──────── Text passage ────────
Discussion in 'Anything goes' started by Jenny Jobs, Dec 29, 2008.

  1. Frylock

    Frylock Member

    Couldn't disagree more on Drive.
    Great movie and Gosling is an underrated actor.
    The elevator scene is amazing, not for the brutality, but for the look between Gosling and Carey Mulligan when the doors open and she steps out.
     
  2. Della9250

    Della9250 Well-Known Member

    In regards to Drive, I was disappointed that there were really only two situations where he was hired to drive, considering the trailers and such made it seem that was going to be the main focus of the movie.

    I didn't need it to be all Fast and Furious but I would have liked a couple of more sequences like the opening where he shows off his skills that get him hired.
     
  3. Alma

    Alma Well-Known Member

    Contagion. Well-crafted. Emotionally lacking. Several beats of droll humor, including one involving Paltrow's, uh, face. Soderbergh is an exceedingly gifted filmmaker, but people who know well enough know he's fucking around with viewers in several scenes, and that gets annoying. He's stopped respecting audiences.
──────── Data under study ────────
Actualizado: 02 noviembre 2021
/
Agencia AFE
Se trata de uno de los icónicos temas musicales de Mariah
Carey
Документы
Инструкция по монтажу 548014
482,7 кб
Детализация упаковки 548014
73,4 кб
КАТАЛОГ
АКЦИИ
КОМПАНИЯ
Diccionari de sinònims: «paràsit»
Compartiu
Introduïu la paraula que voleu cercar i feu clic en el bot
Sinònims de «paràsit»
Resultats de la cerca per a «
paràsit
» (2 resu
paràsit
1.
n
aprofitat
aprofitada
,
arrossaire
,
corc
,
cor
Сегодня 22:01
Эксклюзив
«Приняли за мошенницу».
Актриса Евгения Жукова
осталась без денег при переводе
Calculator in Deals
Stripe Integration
────────
#### Work instructions:
In the forum discussion, what does Frylock say makes the elevator scene in Drive amazing? The lines that come after the forum discussion are separate material.

#### Solution for this exercise:
The look between Gosling and Carey Mulligan when the doors open and she steps out.